If he had four hundred dollars, all his own, he would throw up the job and use it in one delicious round of travel. By the time it was exhausted he could obtain another position in a pleasing environment. In logical sequence he decided he might as well allow his imagination a wider range and play at taking a vacation with the largest sum ever entrusted to his care for a single night. He remembered this to be an even thousand dollars, sent down by a big operator in payment for horses in the lumber camps.

A thousand dollars offered his fancy vastly more possibilities to work with. The four hundred became insignificant. As his duties permitted him much time for reflection, he carried the thought back to his dingy office and entertained it by consulting maps in the railroad folders. In this fashion he took a hurried excursion across the continent and spied out the land. Then he became critical and weighed and balanced different localities.

The Southwest, free from cold, gray Autumnal rains, howling snows and Spring inundations, finally appealed to him as being ideal. Of course, there might be two thousand dollars entrusted to him any night, especially now that it was Autumn and the lumbermen were stocking up for the Winter campaign.

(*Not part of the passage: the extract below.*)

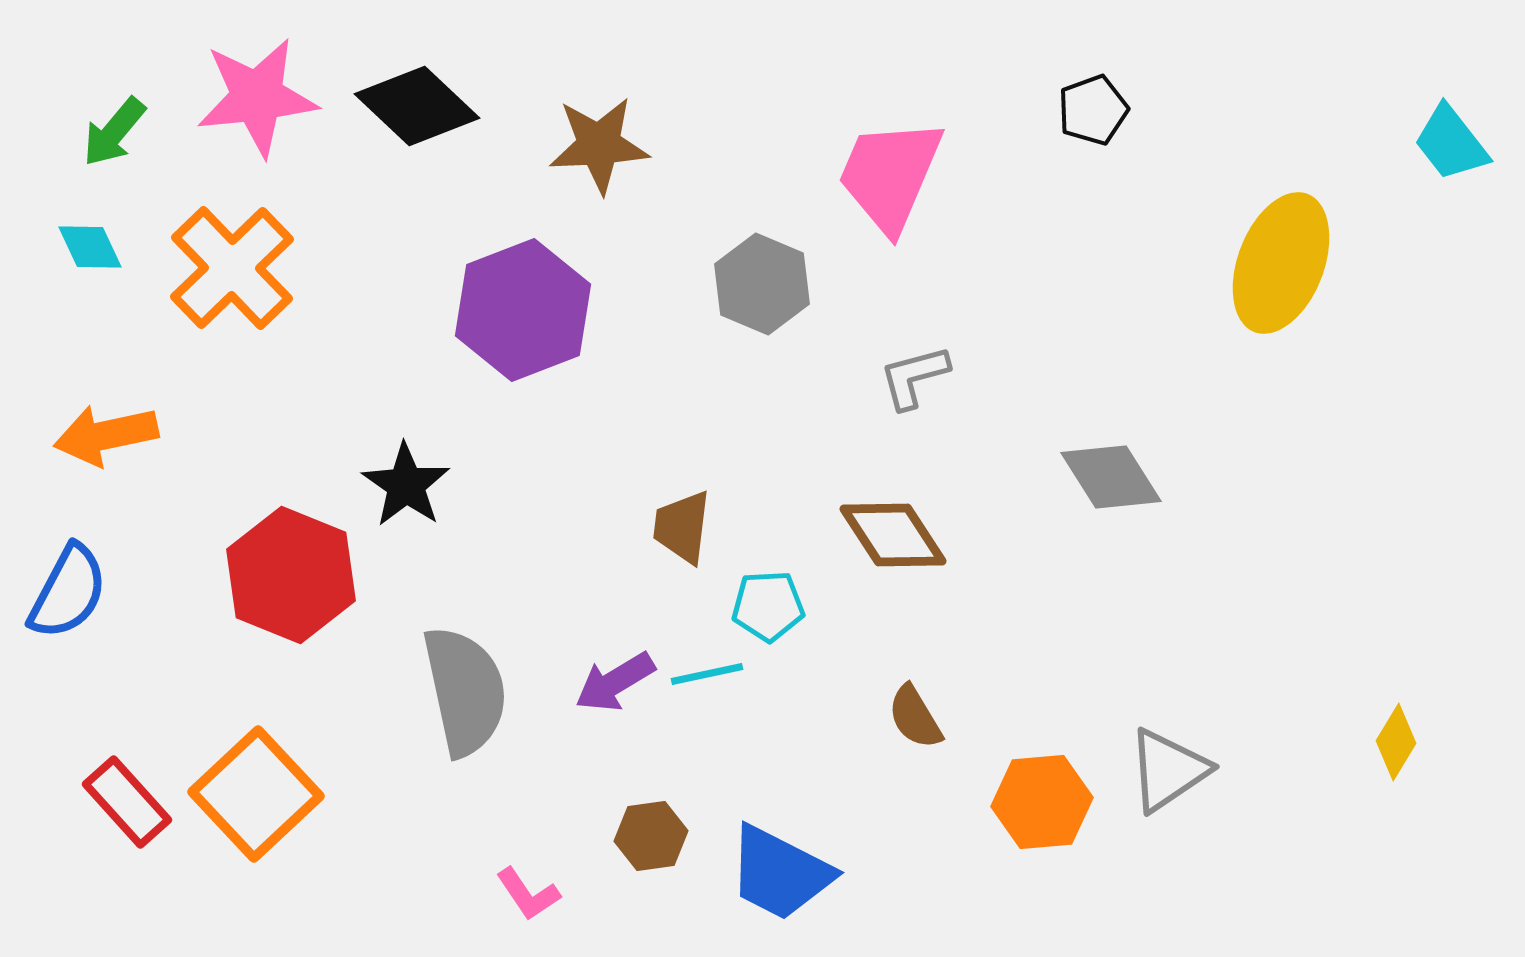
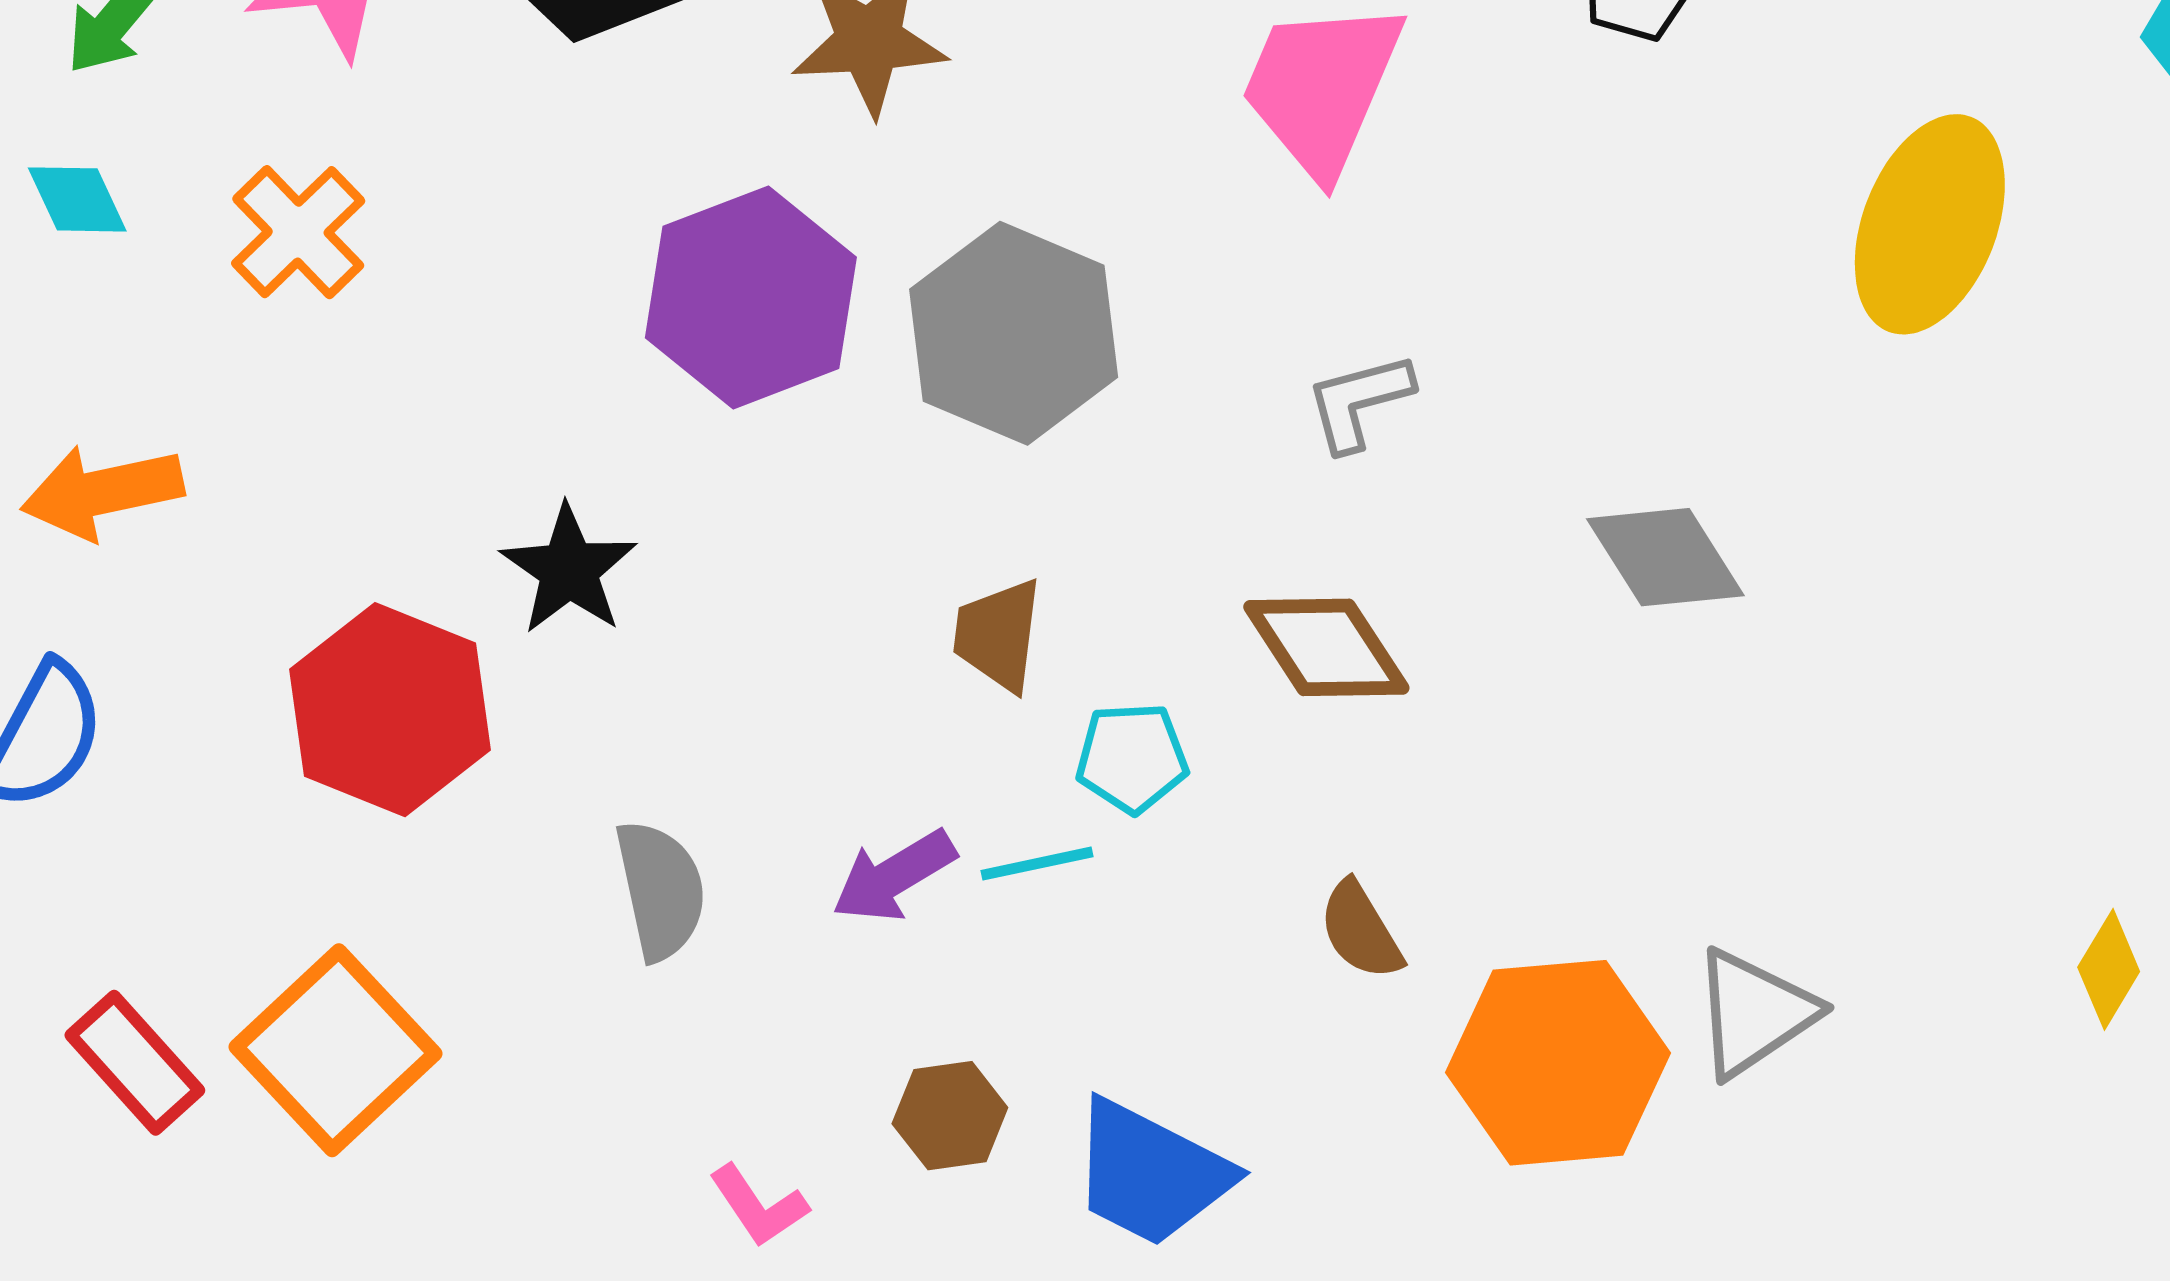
orange cross: (232, 268) -> (298, 232), size x0.7
gray hexagon: (762, 284) -> (1014, 333), moved, size x1.4
gray semicircle: (465, 691) -> (661, 890), size x0.7
orange hexagon: (1042, 802) -> (1558, 1063), size x1.4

It was at that precise point that his cheek reddened and he felt a touch of alarm as he angrily told himself such imagining was immoral, for it was based on the suggestion that he steal the money. He condemned the suggestion wrathfully as he walked a quarter of a mile to the lonely home where he boarded, and yet he was more downcast than ever over his colorless place in life.

On returning to the station to close up for the night, which meant a weary wait for the up-passenger to pull in, he returned to the suggestion abruptly and recklessly. It was the sight of the porters making up the berths, the comradeship in the smoking compartment, that plunged him into full revolt; only now he proceeded on the theory the money was legitimately his.

“Well, I guess I’ve earned it. What if I should take it, providing I could get away with it? How would I spend it?”

This surrender eased him much. Of course he wouldn’t take it, not a penny; but it’s impossible to picture a career of spending until the imagination has logically furnished the requisite possession. Now he had mentally satisfied his imagination as to possession, although the technique was illegal. Fortunately there is no law punishing a man for inwardly discussing the possible assets of a crime.

Of course, Parsly merely intended to pursue his day-dreams unhampered by any irritating self-criticism. He had systematically arranged his data and could spend a million a day, should he choose. That was where he erred. His imagination became a hard taskmaster, very exacting. Once he accepted the suggestion that the money was to come to him through theft, his methodical mind insisted on reviewing the possibilities of detection before permitting him to enjoy the fruits.

“Wouldn’t you be caught and arrested before you could make a beginning?” was the cautious query he was forced to put to himself.

Such nagging is very annoying, and to satisfy his mysterious Pyrrhonist and continue with his Spanish architecture, he set himself about planning how the trick could be done without his being detected.